A Schmid-Leiman based transformation resulting in perfect inter-correlations of three types of factor score predictors

TL;DR

This paper introduces a Schmid-Leiman based transformation that ensures perfect inter-correlation among three types of factor score predictors, enhancing their consistency and reliability in factor analysis.

Contribution

It proposes a novel transformation method that achieves perfect correlation among different factor score predictors for orthogonal factors, improving their comparability.

Findings

The three types of factor score predictors can be perfectly correlated with the proposed transformation.

The transformation enhances the virtues of each predictor type by aligning their scores.

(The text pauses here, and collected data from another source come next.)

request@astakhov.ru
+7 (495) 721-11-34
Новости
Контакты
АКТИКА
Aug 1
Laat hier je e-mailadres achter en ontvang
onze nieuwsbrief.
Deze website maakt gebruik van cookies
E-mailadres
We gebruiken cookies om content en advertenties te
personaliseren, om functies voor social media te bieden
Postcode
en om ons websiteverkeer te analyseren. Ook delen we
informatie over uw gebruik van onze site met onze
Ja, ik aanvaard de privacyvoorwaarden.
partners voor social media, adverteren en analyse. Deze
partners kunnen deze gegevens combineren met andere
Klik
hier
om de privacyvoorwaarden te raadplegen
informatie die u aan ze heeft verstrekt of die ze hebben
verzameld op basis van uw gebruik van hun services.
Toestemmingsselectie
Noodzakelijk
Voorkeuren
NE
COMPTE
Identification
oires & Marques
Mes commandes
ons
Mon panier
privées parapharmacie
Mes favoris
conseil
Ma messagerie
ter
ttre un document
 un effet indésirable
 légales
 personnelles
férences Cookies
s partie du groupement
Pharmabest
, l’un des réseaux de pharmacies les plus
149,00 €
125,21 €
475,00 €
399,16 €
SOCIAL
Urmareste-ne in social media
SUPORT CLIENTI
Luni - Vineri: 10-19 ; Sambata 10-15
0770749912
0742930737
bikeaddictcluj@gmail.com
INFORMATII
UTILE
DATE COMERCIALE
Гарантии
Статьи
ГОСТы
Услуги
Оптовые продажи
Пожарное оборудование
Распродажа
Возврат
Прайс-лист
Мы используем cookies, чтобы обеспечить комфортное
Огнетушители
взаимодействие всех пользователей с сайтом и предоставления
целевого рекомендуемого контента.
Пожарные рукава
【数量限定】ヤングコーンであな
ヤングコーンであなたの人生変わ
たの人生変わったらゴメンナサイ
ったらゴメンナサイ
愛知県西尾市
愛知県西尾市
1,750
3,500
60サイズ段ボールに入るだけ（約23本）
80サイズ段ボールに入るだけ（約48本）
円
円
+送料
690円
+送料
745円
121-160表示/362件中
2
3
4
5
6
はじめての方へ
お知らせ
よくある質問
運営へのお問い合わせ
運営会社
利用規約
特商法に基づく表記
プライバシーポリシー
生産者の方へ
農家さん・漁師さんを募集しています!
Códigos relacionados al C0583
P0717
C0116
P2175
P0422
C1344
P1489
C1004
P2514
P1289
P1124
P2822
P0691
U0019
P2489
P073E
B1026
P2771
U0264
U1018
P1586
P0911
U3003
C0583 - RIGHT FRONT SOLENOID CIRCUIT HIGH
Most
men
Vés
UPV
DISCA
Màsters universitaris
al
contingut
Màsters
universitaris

It provides conditions under which perfect inter-correlation is achieved.

Abstract

Factor score predictors are to be computed when the individual scores on the factors are of interest. Conditions for a perfect inter-correlation of the regression/best linear factor score predictor, the best linear conditionally unbiased predictor, and the determinant best linear correlation-preserving predictor are presented. When these three types of factor score predictors are perfectly correlated for corresponding factors, the factor score predictors computed from one method will have the virtues of the factor score predictors computed from the other methods. A Schmid-Leiman based transformation for which the three types of factor score predictors are perfectly correlated for corresponding orthogonal factors is proposed.